EXERCISE TEXT -
----------------

Such arguments, if left unchallenged, risk normalising a dangerous erosion of the United Nations Charter's authority at a moment when conflicts in Ukraine and rising tensions around Taiwan already place the international system under severe strain. The purpose of this piece is not to defend any government, but to defend the legal framework that protects all states from coercion by the powerful.
There is one rule that prevents the world from sliding into permanent instability: states may not use force to settle political disputes. That rule sits at the heart of the UN Charter, drafted after two world wars to stop power, not principle, from deciding who governs whom.
"If a powerful state can seize a foreign president by force, sovereignty becomes conditional."
Reports that the US used force inside Venezuela to seize a sitting president, defended by references to criminal charges, electoral illegitimacy, and "law enforcement", strike directly at that rule. These are not technical legal debates. Under international law, these justifications do not work.
"Domestic indictments do not internationalise jurisdiction. Elections disputes do not suspend sovereignty"
If the world treats this moment as normal, the damage will not stop in Caracas. It will reach Kyiv. And it will reach Taipei.

----------------

ACTIVITY 1 - Retype part of the UN Charter passage word for word, beginning at the words "Such arguments, if" and stopping after "by the powerful.".
ACTIVITY 2 -
Answer these questions from the UN Charter passage:
(a) What does the rule at the heart of the UN Charter forbid states to do?
(b) After what events was the UN Charter drafted?
(c) Besides Caracas, which two places does the passage say the damage will reach?

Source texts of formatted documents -
----------------

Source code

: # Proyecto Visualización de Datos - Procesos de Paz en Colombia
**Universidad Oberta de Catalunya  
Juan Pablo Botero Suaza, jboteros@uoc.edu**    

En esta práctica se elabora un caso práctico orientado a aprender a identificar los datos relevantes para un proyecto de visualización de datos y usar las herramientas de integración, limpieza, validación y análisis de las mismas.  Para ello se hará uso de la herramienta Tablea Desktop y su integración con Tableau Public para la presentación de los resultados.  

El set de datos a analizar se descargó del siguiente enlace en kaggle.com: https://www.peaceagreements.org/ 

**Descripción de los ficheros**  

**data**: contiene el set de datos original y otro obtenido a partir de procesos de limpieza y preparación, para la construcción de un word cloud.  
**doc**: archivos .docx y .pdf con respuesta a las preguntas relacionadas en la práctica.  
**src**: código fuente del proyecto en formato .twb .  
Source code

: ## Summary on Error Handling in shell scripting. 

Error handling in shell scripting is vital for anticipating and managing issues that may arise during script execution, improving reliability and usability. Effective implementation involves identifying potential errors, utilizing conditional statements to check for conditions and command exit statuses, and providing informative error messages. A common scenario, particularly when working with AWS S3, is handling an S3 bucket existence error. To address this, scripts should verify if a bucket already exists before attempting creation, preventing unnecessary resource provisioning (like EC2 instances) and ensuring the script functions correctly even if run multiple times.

----------------

WRITTEN RESPONSE 1 -
Such arguments, if left unchallenged, risk normalising a dangerous erosion of the United Nations Charter's authority at a moment when conflicts in Ukraine and rising tensions around Taiwan already place the international system under severe strain. The purpose of this piece is not to defend any government, but to defend the legal framework that protects all states from coercion by the powerful.

WRITTEN RESPONSE 2 -
(a) States may not use force to settle political disputes.
(b) After two world wars.
(c) Kyiv and Taipei.